:: EXERCISE TEXT ::

Ramón Lentini (born 24 October 1988 in Posadas) is an Argentine football striker who plays for Güemes.

Career

A southpaw, Lentini was a staple of the Estudiantes de La Plata youth system since 2003, achieving renown as a scorer: he has a hundred goals to his name in the youth and reserve teams. Lentini signed his first professional contract at the age of 19, and made his debut with the squad on 7 December 2008 in a game against Colón de Santa Fe. Three days later, in his second game, a 2-1 defeat to Godoy Cruz, he scored his first goal. His second goal for Estudiantes was a crucial header against Peruvian side Sporting Cristal that cemented Estudiantes' entry into the group stage of 2009 Copa Libertadores.

With the arrival of coach Alejandro Sabella, Lentini had fewer opportunities and was loaned to Quilmes together with fellow scorer prospect Mauricio Carrasco for the 2009-10 season. His first goal for Quilmes was on September 25, 2009 against San Martín de San Juan. Lentini was part of the Quilmes squad that obtained promotion to the Argentine Primera División. He returned to Estudiantes at the end of the season and was again loaned to a second division side, Instituto de Córdoba.

:::

- [ACTIVITY LIST]
A: For each statement below, say whether it agrees with the passage on Ramón Lentini. Answer yes or no, and quote the words of the passage that decide it.
(i) Lentini made his debut for Estudiantes in a game against Godoy Cruz.
(ii) Lentini was loaned to Quilmes along with Mauricio Carrasco.
(iii) Lentini signed his first professional contract at the age of 21.
B: Extract the stretch of the passage on Ramón Lentini from "With the arrival" through "Instituto de Córdoba.", keeping its wording unchanged.

:: PROVIDED RECORDS ::

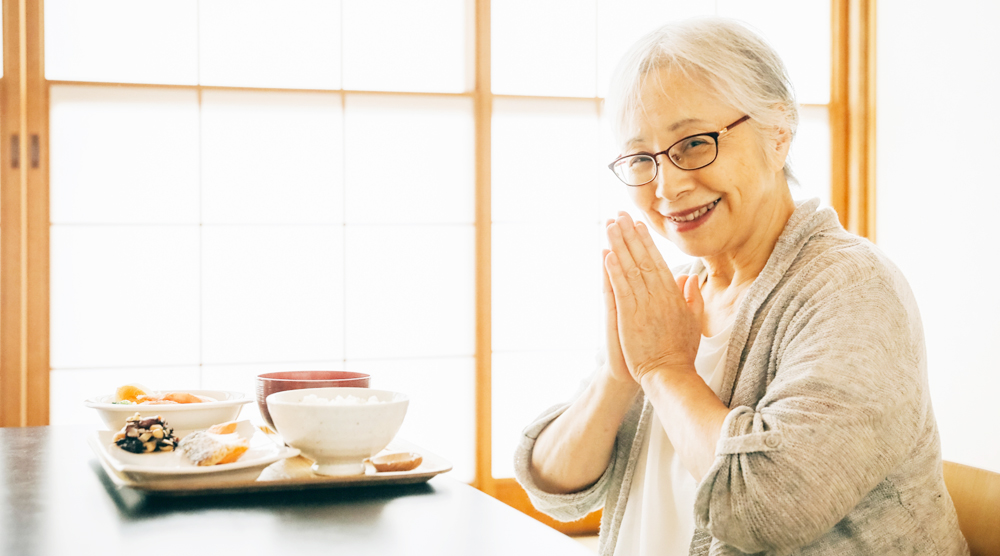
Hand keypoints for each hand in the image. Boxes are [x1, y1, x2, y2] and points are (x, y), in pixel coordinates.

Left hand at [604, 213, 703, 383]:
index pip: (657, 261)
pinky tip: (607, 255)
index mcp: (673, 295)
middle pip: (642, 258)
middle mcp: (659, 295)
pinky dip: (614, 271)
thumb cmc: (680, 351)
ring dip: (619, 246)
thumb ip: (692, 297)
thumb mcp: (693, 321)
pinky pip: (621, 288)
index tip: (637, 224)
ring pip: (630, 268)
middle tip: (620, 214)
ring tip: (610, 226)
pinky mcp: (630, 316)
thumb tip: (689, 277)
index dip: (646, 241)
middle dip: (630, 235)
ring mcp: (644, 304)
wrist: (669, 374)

:::
:: PROVIDED RECORDS ::

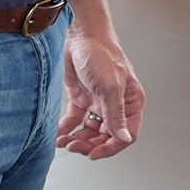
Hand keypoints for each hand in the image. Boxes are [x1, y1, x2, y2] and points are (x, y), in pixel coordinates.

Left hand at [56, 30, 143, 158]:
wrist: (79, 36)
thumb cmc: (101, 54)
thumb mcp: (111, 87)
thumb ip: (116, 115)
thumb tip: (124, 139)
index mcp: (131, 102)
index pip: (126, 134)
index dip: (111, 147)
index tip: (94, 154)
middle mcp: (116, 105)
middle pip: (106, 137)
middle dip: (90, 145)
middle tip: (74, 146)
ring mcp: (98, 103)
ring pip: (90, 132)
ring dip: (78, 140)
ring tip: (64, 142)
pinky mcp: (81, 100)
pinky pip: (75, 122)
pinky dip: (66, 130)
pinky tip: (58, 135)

:::

- [ANSWERS BELOW]
A:
(i) No: "made his debut with the squad on 7 December 2008 in a game against Colón de Santa Fe"
(ii) Yes: "was loaned to Quilmes together with fellow scorer prospect Mauricio Carrasco for the 2009-10 season"
(iii) No: "Lentini signed his first professional contract at the age of 19"

B:
With the arrival of coach Alejandro Sabella, Lentini had fewer opportunities and was loaned to Quilmes together with fellow scorer prospect Mauricio Carrasco for the 2009-10 season. His first goal for Quilmes was on September 25, 2009 against San Martín de San Juan. Lentini was part of the Quilmes squad that obtained promotion to the Argentine Primera División. He returned to Estudiantes at the end of the season and was again loaned to a second division side, Instituto de Córdoba.